[LISTED RECORDS]

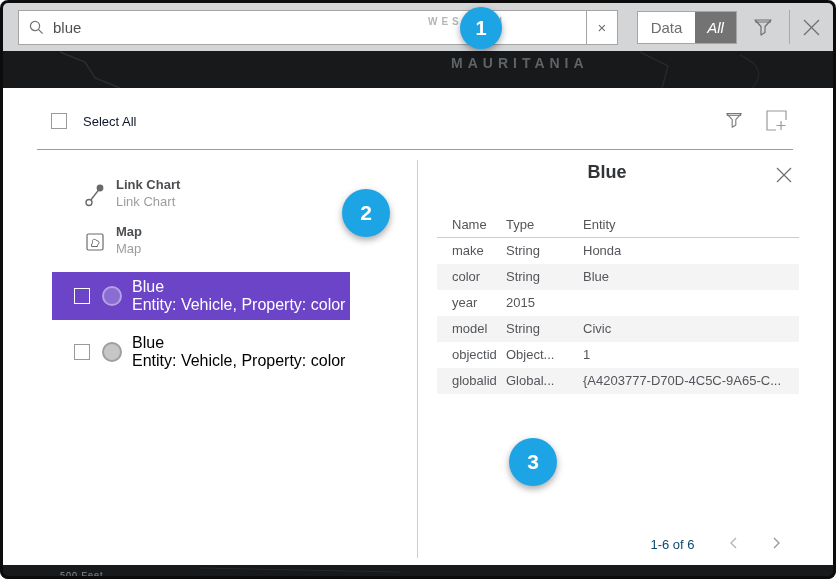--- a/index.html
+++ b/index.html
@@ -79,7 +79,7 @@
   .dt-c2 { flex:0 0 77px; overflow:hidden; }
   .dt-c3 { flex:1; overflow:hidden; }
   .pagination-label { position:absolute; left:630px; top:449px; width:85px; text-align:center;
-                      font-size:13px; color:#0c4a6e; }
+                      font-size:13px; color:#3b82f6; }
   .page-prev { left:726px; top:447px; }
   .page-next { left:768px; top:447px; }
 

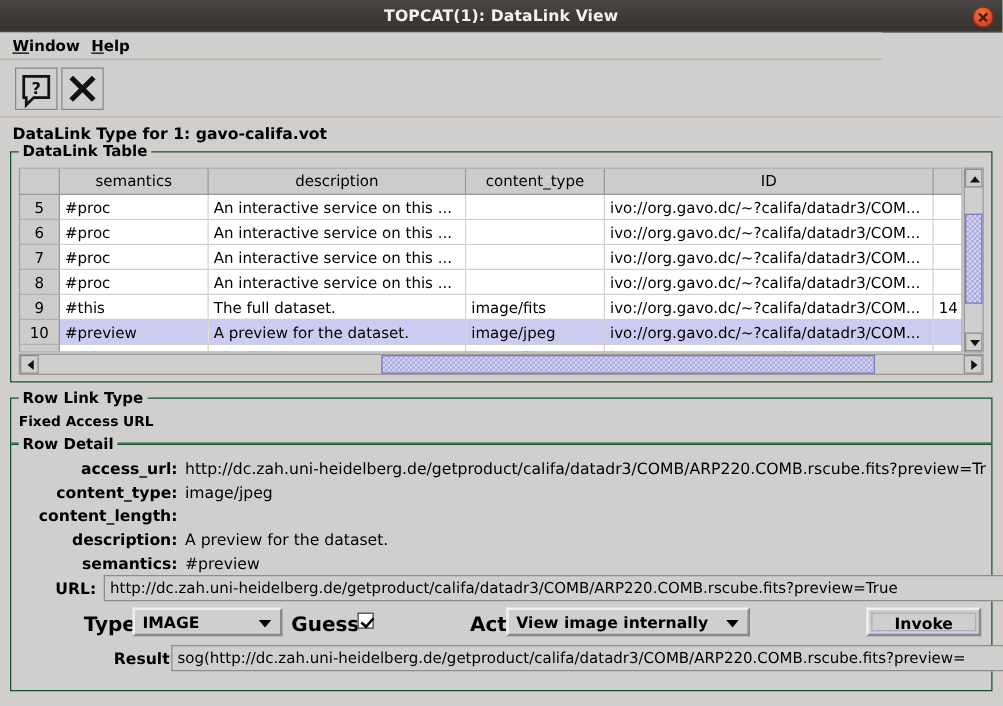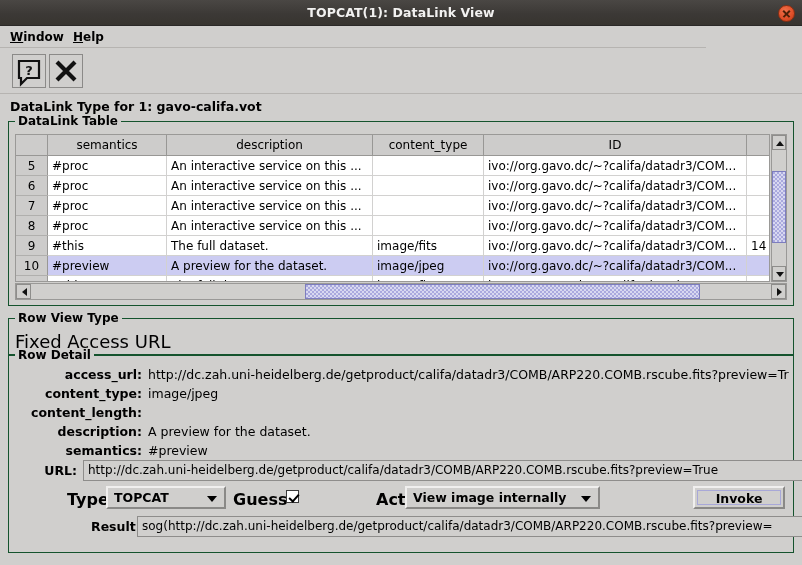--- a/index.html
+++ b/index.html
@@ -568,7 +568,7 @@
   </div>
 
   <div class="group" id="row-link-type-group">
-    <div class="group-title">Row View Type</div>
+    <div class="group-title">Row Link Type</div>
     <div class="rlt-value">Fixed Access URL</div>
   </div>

[/LISTED RECORDS]
[LISTED RECORDS]

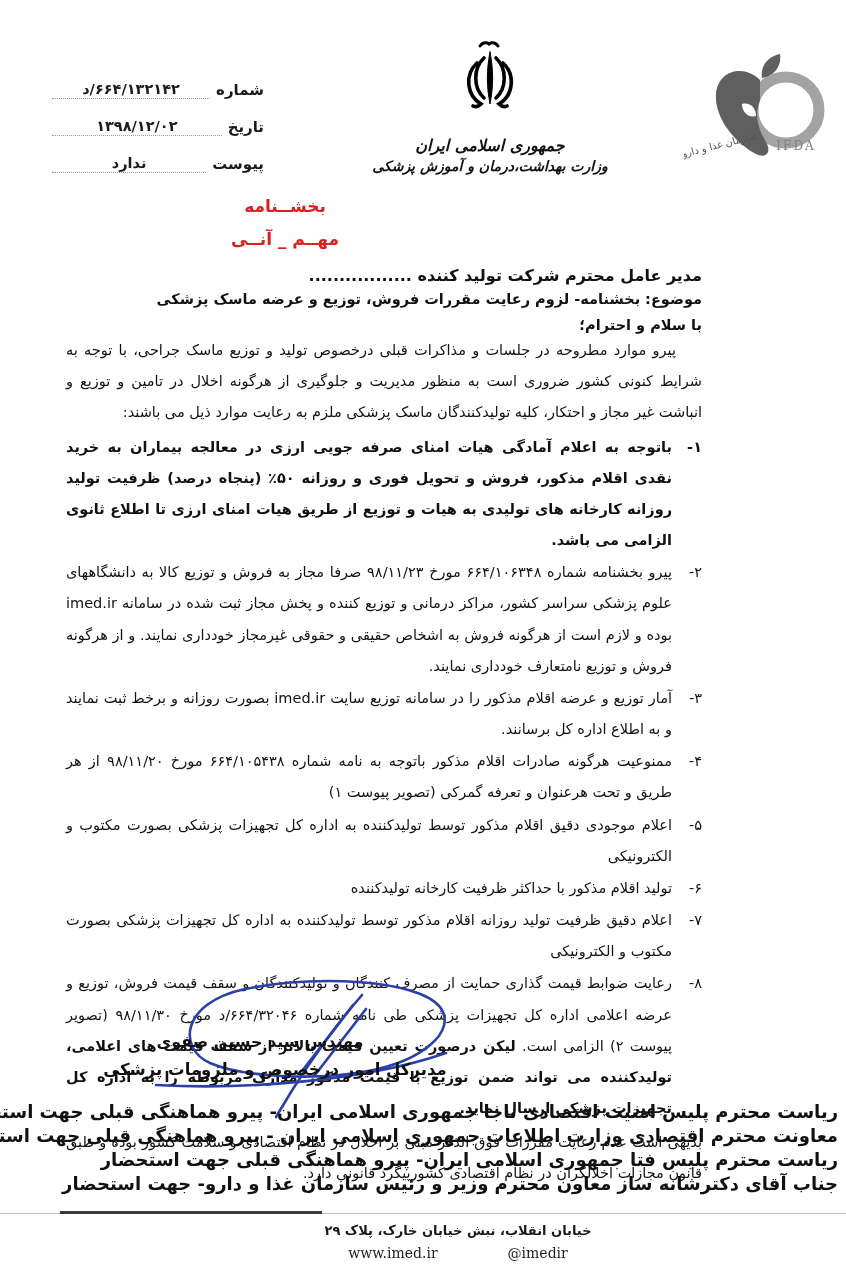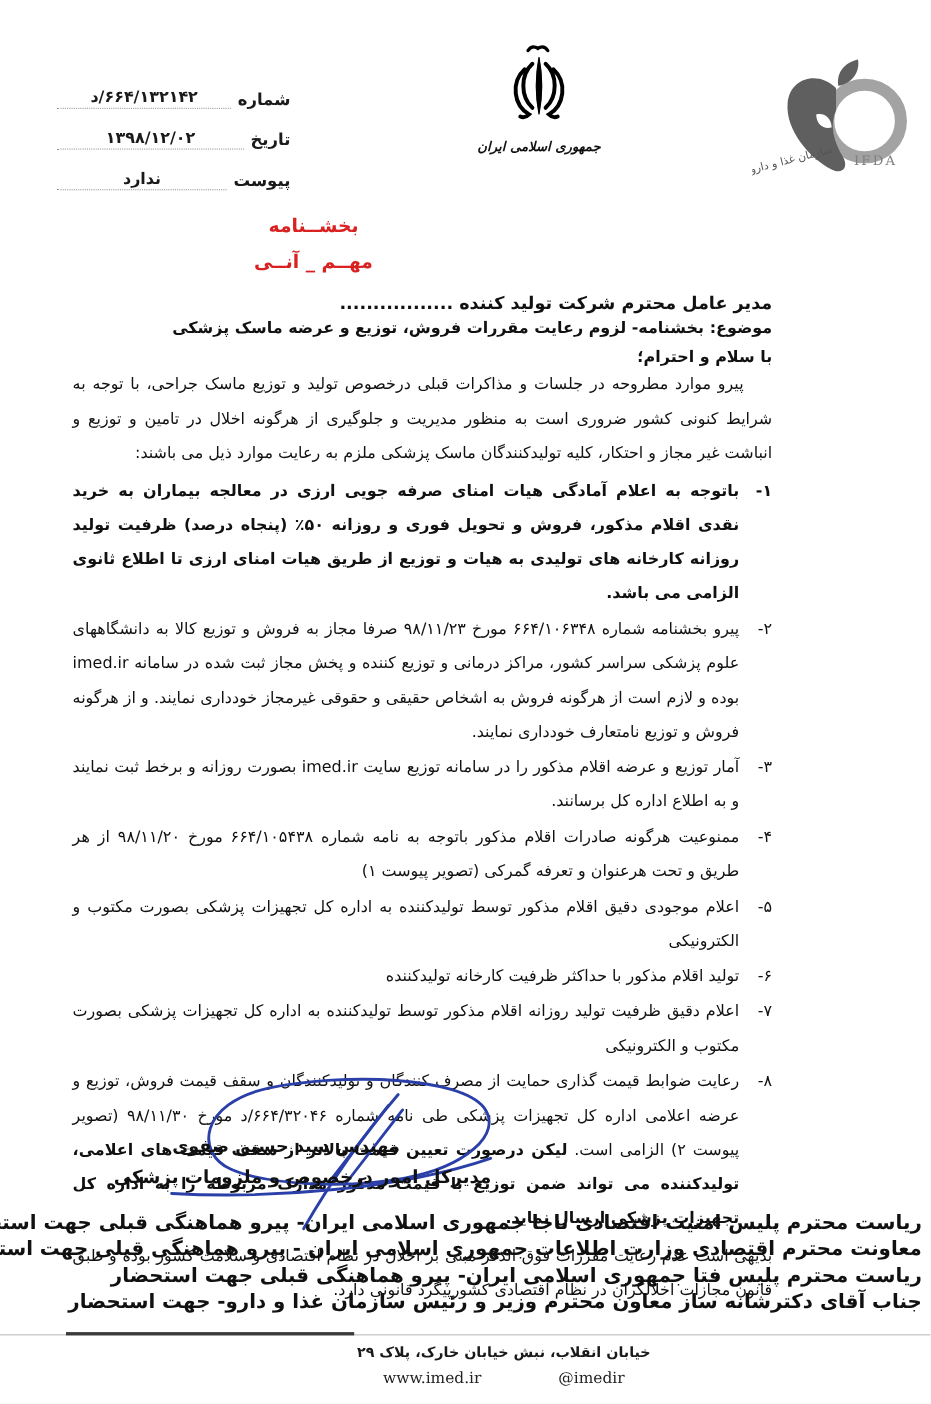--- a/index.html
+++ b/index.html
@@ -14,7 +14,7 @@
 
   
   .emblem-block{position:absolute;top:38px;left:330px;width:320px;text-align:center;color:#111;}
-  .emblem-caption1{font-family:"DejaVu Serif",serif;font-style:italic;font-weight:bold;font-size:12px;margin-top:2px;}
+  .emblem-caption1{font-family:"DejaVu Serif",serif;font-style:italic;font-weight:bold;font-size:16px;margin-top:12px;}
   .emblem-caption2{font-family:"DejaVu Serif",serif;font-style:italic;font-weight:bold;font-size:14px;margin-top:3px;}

[/LISTED RECORDS]

### EXERCISE OBJECTIVE
Show every line of the data in which the word "family" appears.

### ANSWER AREA
-  .emblem-caption1{font-family:"DejaVu Serif",serif;font-style:italic;font-weight:bold;font-size:12px;margin-top:2px;}
+  .emblem-caption1{font-family:"DejaVu Serif",serif;font-style:italic;font-weight:bold;font-size:16px;margin-top:12px;}
   .emblem-caption2{font-family:"DejaVu Serif",serif;font-style:italic;font-weight:bold;font-size:14px;margin-top:3px;}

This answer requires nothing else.